En este contexto, la diputada Laura Cartuccia lanzó duras críticas hacia la gestión del IPS y a la falta de avances concretos por parte del gobierno provincial:
“El IPS es el cuento del nunca acabar”, disparó sin rodeos.
“Todos los días los afiliados están al borde de saber si van a tener obra social o no.”
Comisión fantasma y reforma estancada
Cartuccia confirmó que la comisión legislativa que se había conformado para analizar una posible reforma estructural del IPS “no se reúne hace meses” y aseguró que presentará un proyecto de ley con modificaciones profundas a la actual ley de creación del organismo.
“Tenía muchas expectativas con la comisión, pero quedó en la nada. No hubo voluntad política real de refuncionalizar el IPS”, lamentó.
El conflicto con los médicos: “Te conviene pagar una consulta particular”
Esta semana, los más de 270.000 afiliados del IPS estuvieron al borde de quedarse sin atención médica. El Círculo Médico de Salta, que representa a unos 2.000 profesionales, denunció la falta de pago de servicios prestados y un grave retraso en los aranceles, situación que los llevó a anunciar un corte que fue suspendido a último momento.
Cartuccia no dudó en poner en palabras lo que muchos afiliados piensan:“Hoy por hoy te conviene ir a pagar la consulta particular y no tener la obra social. Es tremendo decirlo, pero es la realidad.”
Desde el Círculo Médico, su presidenta, Cristina Sánchez Wilde, fue igual de clara:“Siempre nos ha funcionado como medida de presión. Cortamos el servicio y aparece algo de dinero. Es una pena tener que llegar a esto.”
La deuda, según datos oficiales, supera los 3.000 millones de pesos. Apenas se pagó el 50%. Y mientras tanto, los médicos reclaman actualización de valores y reglas claras para no seguir en la incertidumbre mes a mes.
Digitalización sin conectividad: otra promesa a medio hacer
Otro de los puntos que generan malestar es la implementación del nuevo sistema digital del IPS, que elimina el uso de papel en las autorizaciones y validaciones. Si bien desde el Círculo Médico reconocen que la herramienta tiene potencial, tanto Cartuccia como los profesionales advierten que la falta de conectividad en muchas zonas rurales hace inviable su aplicación plena.
“¿Cómo hace una persona en Iruya o Isla de Cañas, donde no hay señal o Internet, para validar digitalmente su consulta?”, se preguntó Cartuccia.
“Además, no capacitaron a los empleados.

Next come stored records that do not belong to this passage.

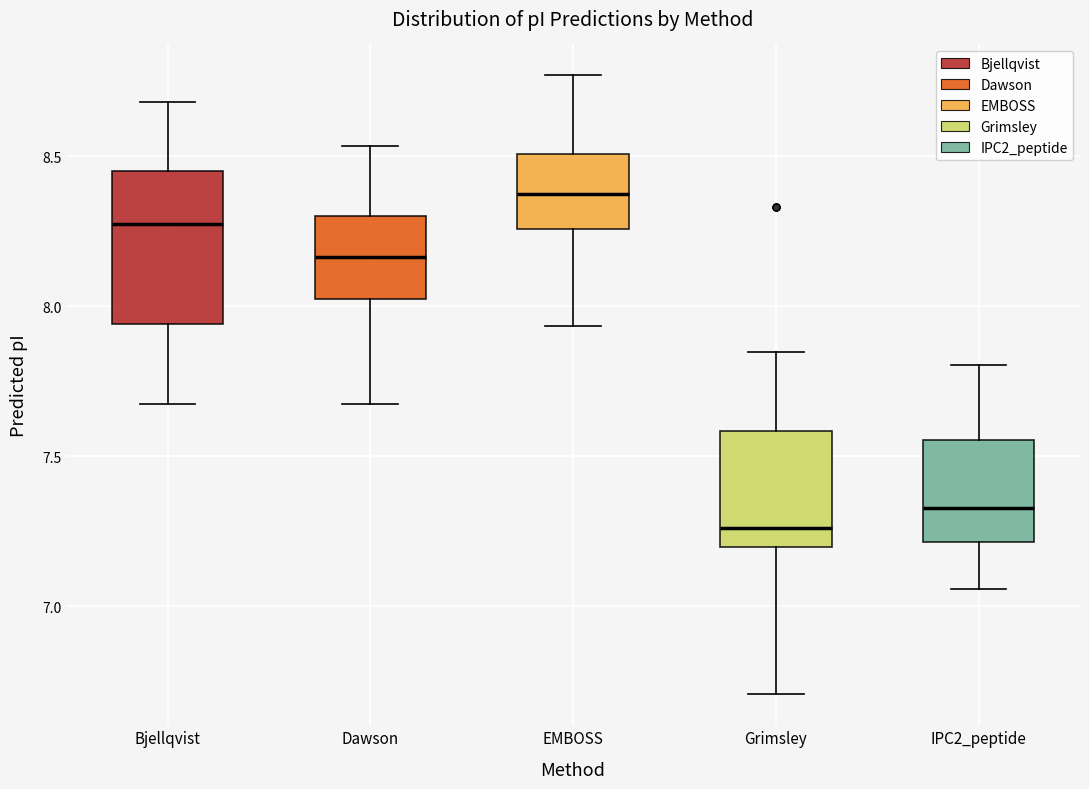

Reading left to right, transcribe this box plot: for each box, give where its median line is, the range the box spans, and where its two whiskers end, as read against the y-axis. The values are not printed on the chart, so give them approximately, as read against the axis.

Bjellqvist: median 8.25, box 7.95 to 8.45, whiskers 7.65 to 8.70
Dawson: median 8.15, box 8.00 to 8.30, whiskers 7.65 to 8.55
EMBOSS: median 8.40, box 8.25 to 8.50, whiskers 7.95 to 8.75
Grimsley: median 7.25, box 7.20 to 7.60, whiskers 6.70 to 7.85
IPC2_peptide: median 7.35, box 7.20 to 7.55, whiskers 7.05 to 7.80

Lo lanzaron de un día para otro. Es otra vez hacer, hacer, para que nada cambie.”
El IPS sigue intervenido y recientemente se prorrogó esa medida por tres meses más. Para Cartuccia, esto es síntoma de una estructura que no se anima a reformarse:
“Cambiar para que nada cambie. Eso es lo que pasa. Y mientras tanto, seguimos esperando que la Justicia investigue con resultados rápidos y claros”, concluyó.

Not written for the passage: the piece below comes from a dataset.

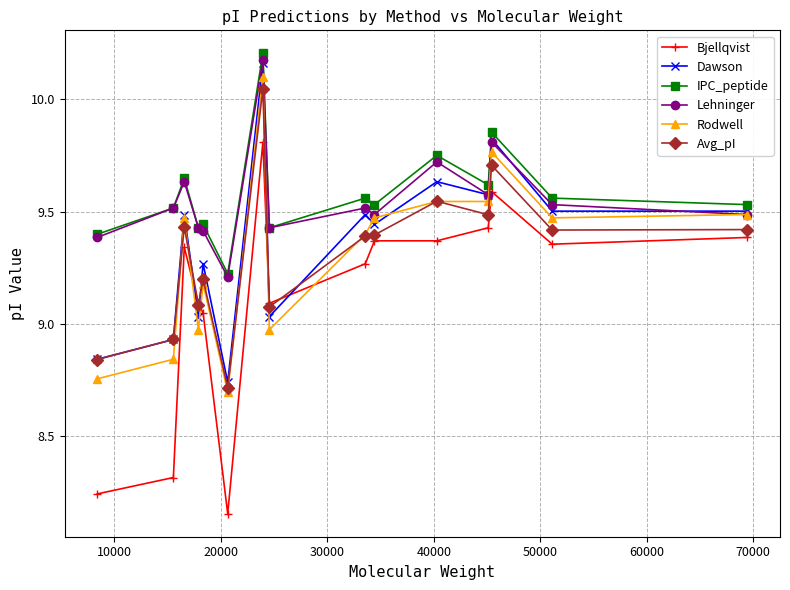

How many IPC_peptide values are between 9 and 10?

14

El conflicto en el IPS está lejos de resolverse. La intervención no trajo soluciones estructurales, la comisión legislativa quedó paralizada, y los médicos siguen reclamando pagos justos mientras los afiliados viven con miedo a quedarse sin cobertura. Las palabras de Cartuccia resumen el malestar general: “Ojalá que funcione. Pero por ahora, es más de lo mismo.”